====== Records for this exercise
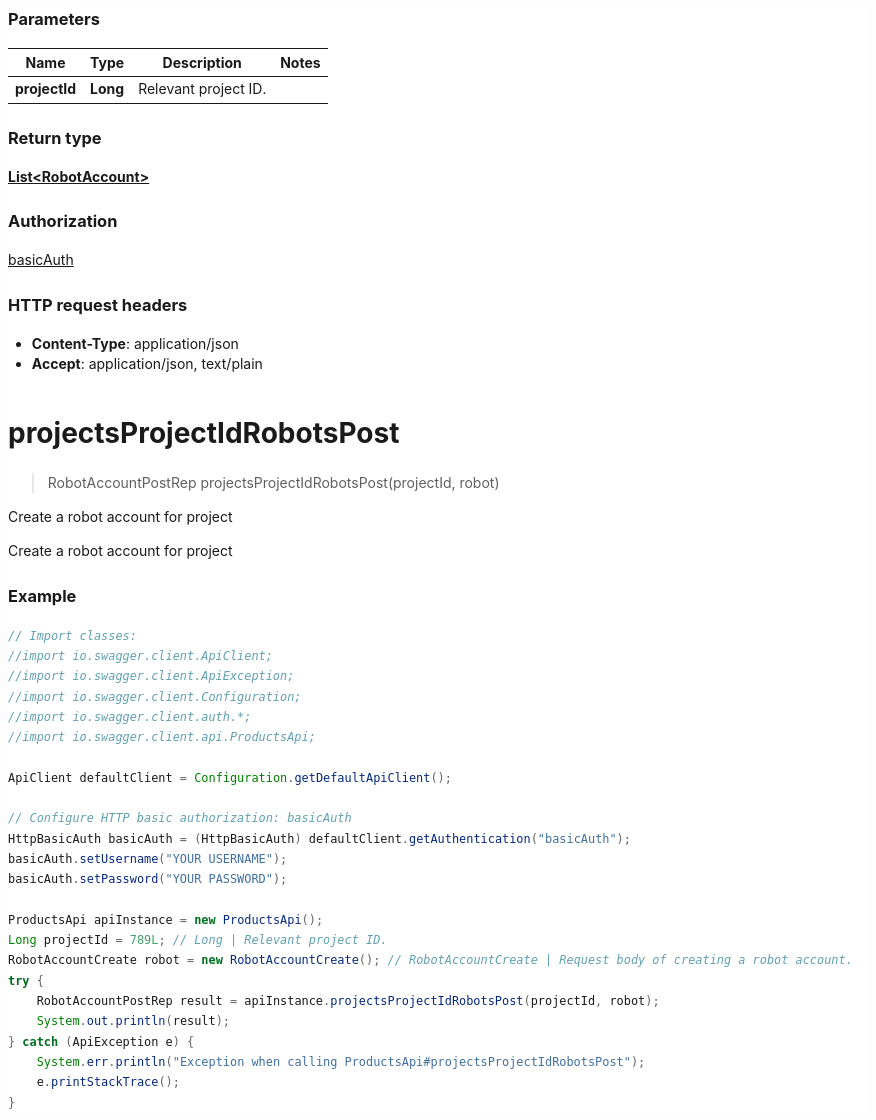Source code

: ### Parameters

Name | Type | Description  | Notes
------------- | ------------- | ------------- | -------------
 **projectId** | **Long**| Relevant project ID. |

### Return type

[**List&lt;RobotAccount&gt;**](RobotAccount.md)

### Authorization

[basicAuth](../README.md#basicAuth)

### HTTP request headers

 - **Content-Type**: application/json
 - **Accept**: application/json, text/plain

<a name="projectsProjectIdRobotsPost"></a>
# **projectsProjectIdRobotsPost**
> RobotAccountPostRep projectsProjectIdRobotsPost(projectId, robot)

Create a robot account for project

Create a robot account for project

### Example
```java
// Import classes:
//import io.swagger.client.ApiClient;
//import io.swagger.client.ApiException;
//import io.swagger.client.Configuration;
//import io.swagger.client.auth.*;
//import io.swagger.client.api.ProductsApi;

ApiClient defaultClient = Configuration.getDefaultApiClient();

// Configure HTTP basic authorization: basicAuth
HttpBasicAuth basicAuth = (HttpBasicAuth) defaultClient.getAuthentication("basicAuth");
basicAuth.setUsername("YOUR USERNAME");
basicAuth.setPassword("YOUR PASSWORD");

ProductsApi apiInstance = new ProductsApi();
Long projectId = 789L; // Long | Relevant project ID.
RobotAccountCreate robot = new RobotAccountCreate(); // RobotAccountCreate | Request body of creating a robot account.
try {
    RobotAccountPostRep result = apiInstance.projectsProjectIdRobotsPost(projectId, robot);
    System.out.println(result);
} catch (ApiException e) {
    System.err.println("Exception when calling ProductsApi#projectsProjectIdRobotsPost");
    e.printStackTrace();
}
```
============
[What is needed] Starting at the line that contains "[basicAuth](../README.md#basicAuth)", transcribe every line through the last line of the entries above, exactly, and nothing else.

[Output for this task]
[basicAuth](../README.md#basicAuth)

### HTTP request headers

 - **Content-Type**: application/json
 - **Accept**: application/json, text/plain

<a name="projectsProjectIdRobotsPost"></a>
# **projectsProjectIdRobotsPost**
> RobotAccountPostRep projectsProjectIdRobotsPost(projectId, robot)

Create a robot account for project

Create a robot account for project

### Example
```java
// Import classes:
//import io.swagger.client.ApiClient;
//import io.swagger.client.ApiException;
//import io.swagger.client.Configuration;
//import io.swagger.client.auth.*;
//import io.swagger.client.api.ProductsApi;

ApiClient defaultClient = Configuration.getDefaultApiClient();

// Configure HTTP basic authorization: basicAuth
HttpBasicAuth basicAuth = (HttpBasicAuth) defaultClient.getAuthentication("basicAuth");
basicAuth.setUsername("YOUR USERNAME");
basicAuth.setPassword("YOUR PASSWORD");

ProductsApi apiInstance = new ProductsApi();
Long projectId = 789L; // Long | Relevant project ID.
RobotAccountCreate robot = new RobotAccountCreate(); // RobotAccountCreate | Request body of creating a robot account.
try {
    RobotAccountPostRep result = apiInstance.projectsProjectIdRobotsPost(projectId, robot);
    System.out.println(result);
} catch (ApiException e) {
    System.err.println("Exception when calling ProductsApi#projectsProjectIdRobotsPost");
    e.printStackTrace();
}
```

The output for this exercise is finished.